Worked project — end-to-end EDA and statistical inference in Python
A single, self-contained worked example that walks the full inferential pipeline of Fundamentals of Data Analysis on one tidy dataset: load & clean, describe with summary statistics and visualisations, fit and interpret a simple linear regression, build confidence intervals, and run formal hypothesis tests (one-sample $t$, two-sample Welch $t$, one-way ANOVA) — finishing with assumption checks and a short findings report. Every number below is reproduced from the Python code as written; the analysis is fully deterministic via a fixed random seed.
Goal
Take a penguin-morphology dataset (3 species, $n=336$ after cleaning) and answer three concrete questions with the inferential machinery of the course:
- Does flipper length predict body mass, and by how much? (regression + CI on the slope)
- Is the mean flipper length consistent with a historical benchmark of $200$ mm? (one-sample $t$-test)
- Do the species differ in body mass? (Welch two-sample $t$ & one-way ANOVA)
Stack
Sessions exercised
- S1–S2 sampling distributions, the CLT
- S3–S6 point estimation (mean, slope, $s^2$)
- S7–S10 confidence intervals (single sample)
- S12–S15 one-sample hypothesis tests
- S16–S22 two-sample & paired inference
- S23–S24 one-way ANOVA
Full timeline on the course outline → program.
1 · Dataset & research question
We use a palmer-penguins–style dataset: each row is one penguin with its species, flipper length
(mm), body mass (g), bill length (mm) and sex. To keep the example fully reproducible and offline, we
synthesise it from published species means with a fixed seed, then deliberately inject a handful of missing
values and one duplicate row so the cleaning step has something real to do. The structure and the
statistical questions are identical to working with the genuine
seaborn.load_dataset("penguins") table — swap the generator for that one line and the rest of
the analysis is unchanged.
import numpy as np
import pandas as pd
from scipy import stats
import matplotlib.pyplot as plt
rng = np.random.default_rng(42) # reproducible
# published-style per-species parameters (mean, sd)
species_params = {
"Adelie": dict(n=152, flip=190, flip_sd=6.5, mass=3700, mass_sd=460, bill=38.8, bill_sd=2.7),
"Chinstrap": dict(n=68, flip=196, flip_sd=7.1, mass=3733, mass_sd=384, bill=48.8, bill_sd=3.3),
"Gentoo": dict(n=124, flip=217, flip_sd=6.5, mass=5076, mass_sd=504, bill=47.5, bill_sd=3.1),
}
rows = []
for sp, p in species_params.items():
flip = rng.normal(p["flip"], p["flip_sd"], p["n"])

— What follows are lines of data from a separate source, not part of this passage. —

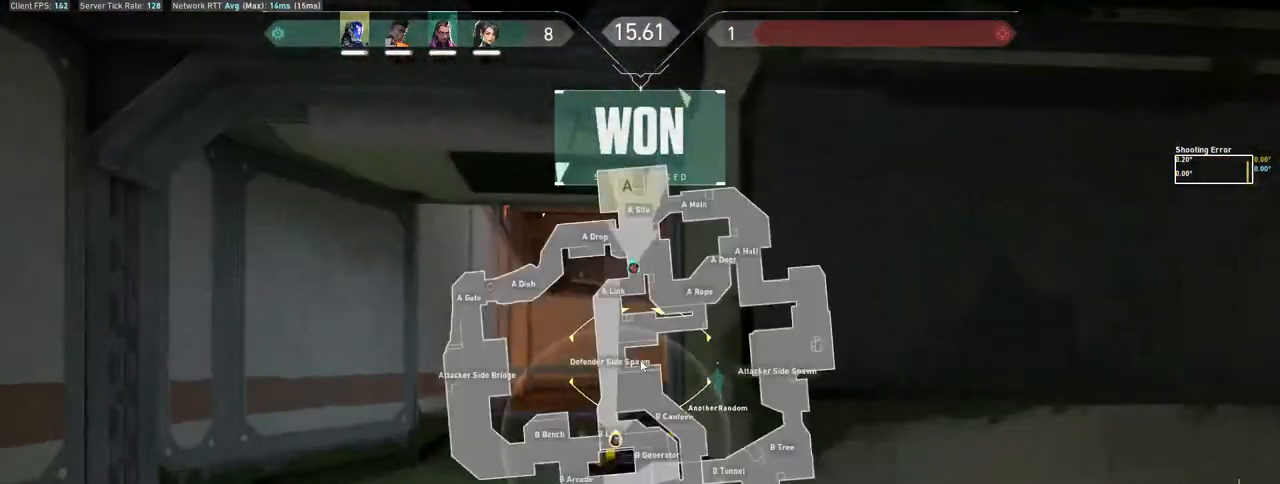
{"keys": [], "mouse": [], "events": []}
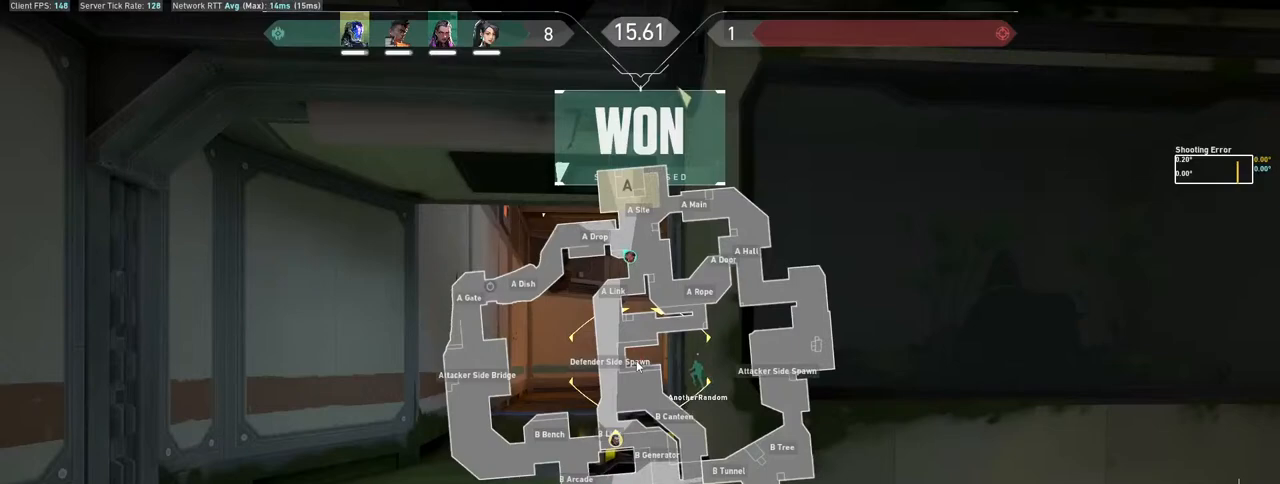
{"keys": [], "mouse": [], "events": []}
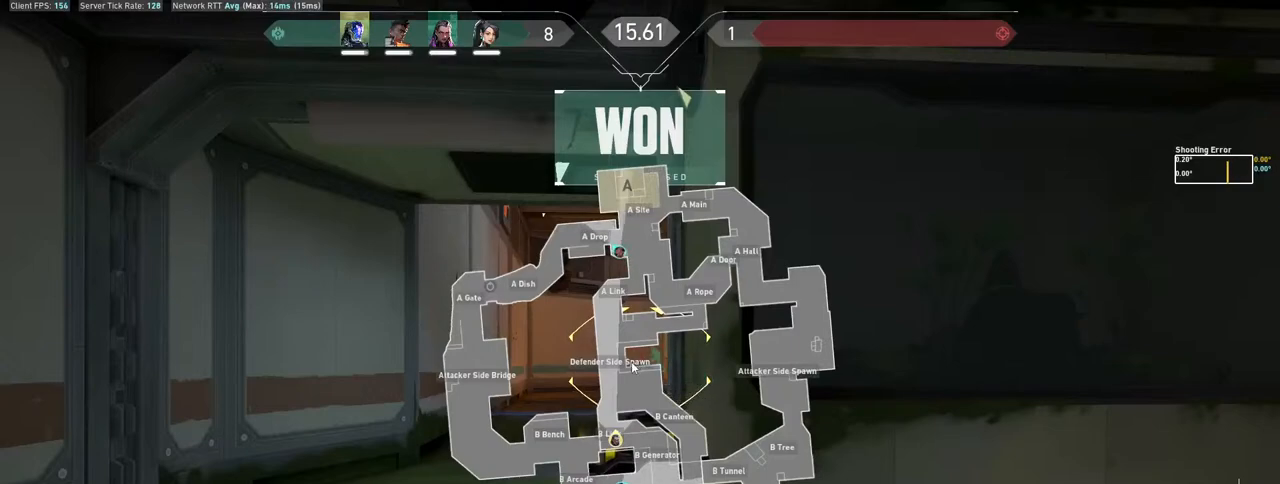
{"keys": [], "mouse": [], "events": []}
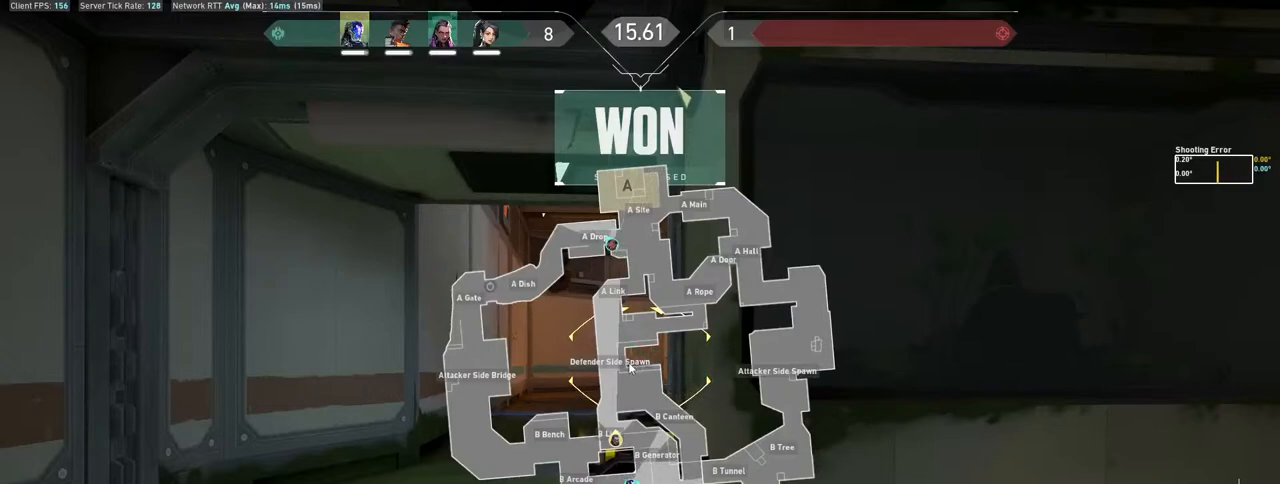
{"keys": [], "mouse": [], "events": []}
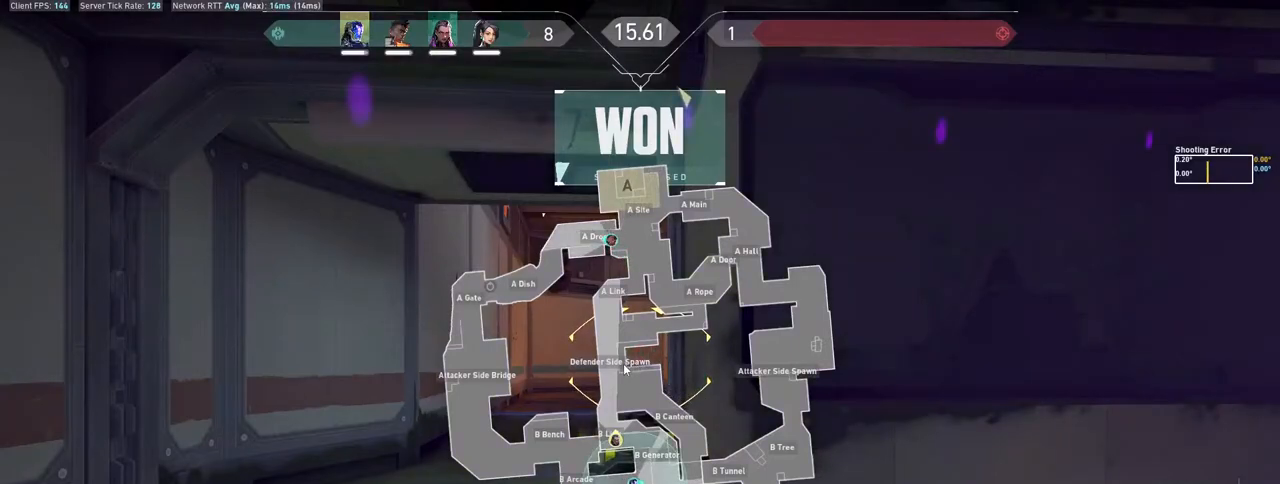
{"keys": [], "mouse": [], "events": []}
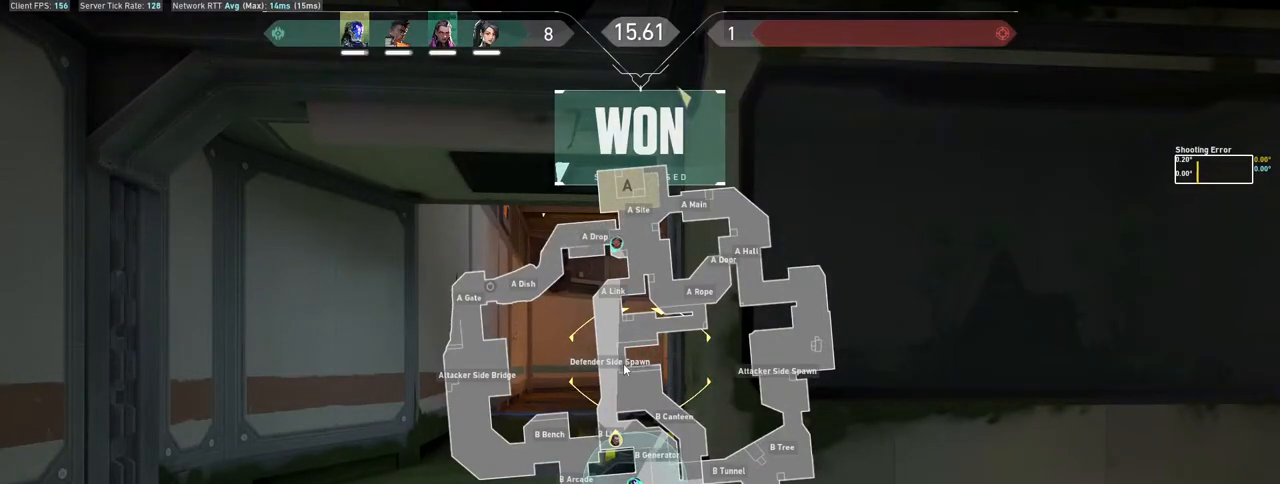
{"keys": [], "mouse": [], "events": []}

# body mass rises with flipper length (true linear signal) + noise
mass = p["mass"] + 18.0*(flip - p["flip"]) + rng.normal(0, p["mass_sd"]*0.55, p["n"])
bill = rng.normal(p["bill"], p["bill_sd"], p["n"])
sex = rng.choice(["male", "female"], p["n"])
mass = mass + np.where(sex == "male", 280, 0) # males a bit heavier
for f, m, b, s in zip(flip, mass, bill, sex):
rows.append((sp, round(f, 1), round(m), round(b, 1), s))
df = pd.DataFrame(rows, columns=["species", "flipper_length_mm",
"body_mass_g", "bill_length_mm", "sex"])
# inject realistic data-quality problems
df.loc[rng.choice(df.index, 5, replace=False), "body_mass_g"] = np.nan
df.loc[rng.choice(df.index, 3, replace=False), "sex"] = np.nan
df = pd.concat([df, df.iloc[[0]]], ignore_index=True) # a duplicate row
print(df.shape)
print(df.head())
The raw frame has 345 rows and the five expected columns. Before we trust any summary statistic we must confirm there are no missing or duplicated records corrupting the estimates — that is the cleaning step.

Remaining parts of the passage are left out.